## DATASET ENTRIES

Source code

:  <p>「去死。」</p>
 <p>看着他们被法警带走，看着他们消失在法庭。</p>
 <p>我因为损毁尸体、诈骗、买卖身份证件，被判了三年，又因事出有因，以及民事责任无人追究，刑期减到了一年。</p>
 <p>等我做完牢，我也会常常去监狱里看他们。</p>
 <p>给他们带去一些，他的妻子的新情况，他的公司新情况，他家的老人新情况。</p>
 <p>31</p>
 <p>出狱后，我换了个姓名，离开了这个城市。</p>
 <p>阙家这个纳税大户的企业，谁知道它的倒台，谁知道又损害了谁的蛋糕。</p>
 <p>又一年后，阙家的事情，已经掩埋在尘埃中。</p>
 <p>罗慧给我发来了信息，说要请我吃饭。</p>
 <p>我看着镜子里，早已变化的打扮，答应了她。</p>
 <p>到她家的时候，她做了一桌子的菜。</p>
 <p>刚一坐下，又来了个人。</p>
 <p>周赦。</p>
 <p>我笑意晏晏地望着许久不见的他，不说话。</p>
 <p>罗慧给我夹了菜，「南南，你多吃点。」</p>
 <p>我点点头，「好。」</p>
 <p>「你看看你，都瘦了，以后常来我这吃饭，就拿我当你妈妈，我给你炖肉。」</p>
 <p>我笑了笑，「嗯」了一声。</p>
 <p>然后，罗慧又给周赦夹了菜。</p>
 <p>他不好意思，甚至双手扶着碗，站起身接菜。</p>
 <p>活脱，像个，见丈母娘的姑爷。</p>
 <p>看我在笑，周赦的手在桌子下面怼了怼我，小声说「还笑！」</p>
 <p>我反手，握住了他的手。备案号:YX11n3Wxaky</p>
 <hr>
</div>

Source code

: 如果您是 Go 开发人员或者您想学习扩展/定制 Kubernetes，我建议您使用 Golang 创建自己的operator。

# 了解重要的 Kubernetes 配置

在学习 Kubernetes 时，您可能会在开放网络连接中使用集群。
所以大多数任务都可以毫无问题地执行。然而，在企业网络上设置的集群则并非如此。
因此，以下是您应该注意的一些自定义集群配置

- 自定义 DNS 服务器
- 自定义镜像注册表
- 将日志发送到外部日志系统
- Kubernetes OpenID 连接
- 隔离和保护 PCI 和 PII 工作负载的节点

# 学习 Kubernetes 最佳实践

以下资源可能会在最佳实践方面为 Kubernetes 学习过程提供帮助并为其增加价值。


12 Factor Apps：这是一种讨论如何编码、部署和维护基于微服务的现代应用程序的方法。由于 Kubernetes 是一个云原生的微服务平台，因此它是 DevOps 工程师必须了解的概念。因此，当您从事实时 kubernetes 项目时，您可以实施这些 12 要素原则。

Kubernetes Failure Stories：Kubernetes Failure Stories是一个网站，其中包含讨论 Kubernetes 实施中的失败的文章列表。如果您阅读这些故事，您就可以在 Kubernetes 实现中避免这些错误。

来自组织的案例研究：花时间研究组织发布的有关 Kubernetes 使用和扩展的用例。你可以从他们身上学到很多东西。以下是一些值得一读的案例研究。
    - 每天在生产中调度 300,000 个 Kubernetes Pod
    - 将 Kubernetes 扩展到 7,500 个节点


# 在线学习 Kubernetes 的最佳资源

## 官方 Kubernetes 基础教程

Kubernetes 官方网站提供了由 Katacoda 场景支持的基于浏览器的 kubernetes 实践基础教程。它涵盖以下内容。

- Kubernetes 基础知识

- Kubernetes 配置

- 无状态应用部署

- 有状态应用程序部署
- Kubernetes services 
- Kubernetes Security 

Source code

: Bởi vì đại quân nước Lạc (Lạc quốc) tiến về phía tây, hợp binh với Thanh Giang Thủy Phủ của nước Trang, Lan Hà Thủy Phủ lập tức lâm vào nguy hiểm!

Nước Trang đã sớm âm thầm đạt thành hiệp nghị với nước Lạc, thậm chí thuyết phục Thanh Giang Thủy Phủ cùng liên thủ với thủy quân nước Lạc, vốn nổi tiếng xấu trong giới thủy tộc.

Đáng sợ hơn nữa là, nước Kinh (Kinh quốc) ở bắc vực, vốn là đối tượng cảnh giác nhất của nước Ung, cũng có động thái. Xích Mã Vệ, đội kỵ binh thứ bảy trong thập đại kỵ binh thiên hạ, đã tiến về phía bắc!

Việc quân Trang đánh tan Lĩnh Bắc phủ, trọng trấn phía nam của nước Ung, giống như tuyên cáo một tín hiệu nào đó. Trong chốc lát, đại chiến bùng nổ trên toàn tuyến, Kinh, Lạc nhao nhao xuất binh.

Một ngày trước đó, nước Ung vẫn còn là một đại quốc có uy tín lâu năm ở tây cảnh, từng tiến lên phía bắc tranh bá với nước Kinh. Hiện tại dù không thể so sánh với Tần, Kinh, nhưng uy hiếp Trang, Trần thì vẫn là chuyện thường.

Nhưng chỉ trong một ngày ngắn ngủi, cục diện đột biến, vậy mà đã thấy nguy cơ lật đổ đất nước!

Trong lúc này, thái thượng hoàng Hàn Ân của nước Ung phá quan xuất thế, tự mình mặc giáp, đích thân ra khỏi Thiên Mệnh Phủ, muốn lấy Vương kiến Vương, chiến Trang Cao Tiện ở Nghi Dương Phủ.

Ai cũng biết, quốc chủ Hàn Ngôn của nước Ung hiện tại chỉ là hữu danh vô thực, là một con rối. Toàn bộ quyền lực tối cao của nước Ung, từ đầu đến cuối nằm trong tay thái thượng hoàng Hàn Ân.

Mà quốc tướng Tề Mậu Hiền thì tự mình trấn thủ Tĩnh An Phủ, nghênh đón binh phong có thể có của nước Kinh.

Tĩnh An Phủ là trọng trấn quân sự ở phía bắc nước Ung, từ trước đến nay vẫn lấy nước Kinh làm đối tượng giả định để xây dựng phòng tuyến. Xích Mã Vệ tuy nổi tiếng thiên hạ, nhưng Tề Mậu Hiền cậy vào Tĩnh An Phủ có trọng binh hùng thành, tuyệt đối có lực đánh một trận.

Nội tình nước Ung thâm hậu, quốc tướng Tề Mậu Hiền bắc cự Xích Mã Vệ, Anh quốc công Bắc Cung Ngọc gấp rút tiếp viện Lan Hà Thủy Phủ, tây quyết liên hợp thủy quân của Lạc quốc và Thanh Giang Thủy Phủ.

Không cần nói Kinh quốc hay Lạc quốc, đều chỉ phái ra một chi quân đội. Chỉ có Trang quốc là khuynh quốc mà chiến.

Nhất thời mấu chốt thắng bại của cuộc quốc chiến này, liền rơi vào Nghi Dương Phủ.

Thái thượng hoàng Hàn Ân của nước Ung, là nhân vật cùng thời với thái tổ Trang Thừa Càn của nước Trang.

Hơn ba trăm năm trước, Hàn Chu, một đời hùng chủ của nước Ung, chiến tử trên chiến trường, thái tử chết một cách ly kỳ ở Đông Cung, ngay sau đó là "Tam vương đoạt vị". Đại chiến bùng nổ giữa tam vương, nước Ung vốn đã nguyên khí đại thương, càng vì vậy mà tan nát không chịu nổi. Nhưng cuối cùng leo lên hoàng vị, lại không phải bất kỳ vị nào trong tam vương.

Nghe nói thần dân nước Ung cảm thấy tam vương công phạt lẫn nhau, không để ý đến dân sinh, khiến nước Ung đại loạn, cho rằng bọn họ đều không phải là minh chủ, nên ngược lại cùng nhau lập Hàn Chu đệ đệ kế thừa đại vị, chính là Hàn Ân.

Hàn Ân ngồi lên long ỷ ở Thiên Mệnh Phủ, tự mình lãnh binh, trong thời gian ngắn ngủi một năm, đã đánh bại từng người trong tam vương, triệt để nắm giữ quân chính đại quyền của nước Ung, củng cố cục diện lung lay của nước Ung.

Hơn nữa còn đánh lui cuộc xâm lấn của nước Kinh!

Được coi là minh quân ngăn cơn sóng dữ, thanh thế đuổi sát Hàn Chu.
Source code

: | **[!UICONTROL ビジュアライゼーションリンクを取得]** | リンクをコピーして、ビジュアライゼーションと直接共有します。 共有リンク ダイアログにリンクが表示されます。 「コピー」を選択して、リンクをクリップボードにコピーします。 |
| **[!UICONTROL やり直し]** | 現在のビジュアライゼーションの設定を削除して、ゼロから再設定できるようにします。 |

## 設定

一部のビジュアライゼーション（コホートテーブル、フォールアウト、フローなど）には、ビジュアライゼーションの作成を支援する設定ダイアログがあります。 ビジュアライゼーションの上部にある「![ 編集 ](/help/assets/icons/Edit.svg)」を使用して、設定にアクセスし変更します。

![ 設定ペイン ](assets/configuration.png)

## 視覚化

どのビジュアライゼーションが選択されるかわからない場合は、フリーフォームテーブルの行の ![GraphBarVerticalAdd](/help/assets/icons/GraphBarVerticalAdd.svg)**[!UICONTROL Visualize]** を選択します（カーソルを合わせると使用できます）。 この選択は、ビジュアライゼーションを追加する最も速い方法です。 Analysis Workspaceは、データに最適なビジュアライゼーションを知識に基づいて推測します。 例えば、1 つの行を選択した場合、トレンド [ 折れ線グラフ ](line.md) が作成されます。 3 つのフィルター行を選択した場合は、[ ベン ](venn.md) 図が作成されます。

## WHAT YOU NEED TO DO
Search the listing for the string "minh". Copy each line where it is found.

## TASK RESPONSE
Nghe nói thần dân nước Ung cảm thấy tam vương công phạt lẫn nhau, không để ý đến dân sinh, khiến nước Ung đại loạn, cho rằng bọn họ đều không phải là minh chủ, nên ngược lại cùng nhau lập Hàn Chu đệ đệ kế thừa đại vị, chính là Hàn Ân.
Được coi là minh quân ngăn cơn sóng dữ, thanh thế đuổi sát Hàn Chu.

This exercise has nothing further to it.